Jazz is one of the most popular genres of music across the world. Although jazz doesn’t enjoy a great deal of mainstream success today, it has done in the past. That said, jazz samples are still widely used in pop, dance, and rock music, in particular, and the influence of the genre can clearly be heard elsewhere, too.
Jazz emerged from New Orleans in the early 20th century, bursting out in the early 1910’s before the First World War. The origins of jazz have actually been traced back 100 years earlier, when the Atlantic slave trade brought thousands of West Africans to the Southern United States. However, it was not until 1910 that there was an established community in New Orleans that would get together to play jazz music.
Jazz music quickly became popular across the south of the United States before starting to spread north in the 1920’s. Later in the decade and in the 1930’s, a different type of jazz would emerge from Kansas City, meaning New Orleans jazz and Kansas City jazz would often be competing with one another for airtime on jazz radio stations across America.
This time also represented the most popular period for jazz, however, which meant there was great demand for both styles of jazz, as well as for swing music and later, in the 1940’s, for bebop.
Jazz is arguably the most cosmopolitan music genre there is, and one only has to look at the range of influences that hit it from the 1940’s onwards to see why. Jazz was already reliant on Spanish and African influences, but from this time we would see Latin jazz, Cuban jazz, Afro-Brazilian jazz, with new trends being born across Central and South America.
There was also the emergence of sub-genres of jazz and fusion genres, with those from the Far East proving to be particularly popular.
Jazz continued to grow through the 1940’s and maintained its popularity even through the golden rock and roll era of the 1960’s and 1970’s.

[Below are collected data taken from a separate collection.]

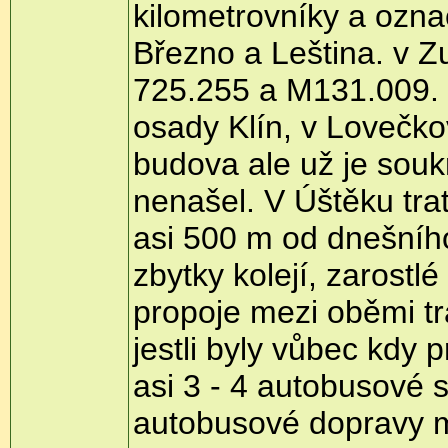
kilometrovníky a označ
Březno a Leština. v Zu
725.255 a M131.009. dá
osady Klín, v Lovečkov
budova ale už je souk
nenašel. V Úštěku trať
asi 500 m od dnešního
zbytky kolejí, zarostlé
propoje mezi oběmi tra
jestli byly vůbec kdy 
asi 3 - 4 autobusové 
autobusové dopravy m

However, with global attitudes and musical tastes changing at the end of the 1970’s, jazz found itself on the outside of the mainstream looking in.
Although jazz moved towards being a niche musical taste, R&B artists and rappers would regularly feature jazz inspired sounds in their music, and into the 1990’s and 2000’s it would become a feature of pop and dance music, while still performing strongly with jazz aficionados.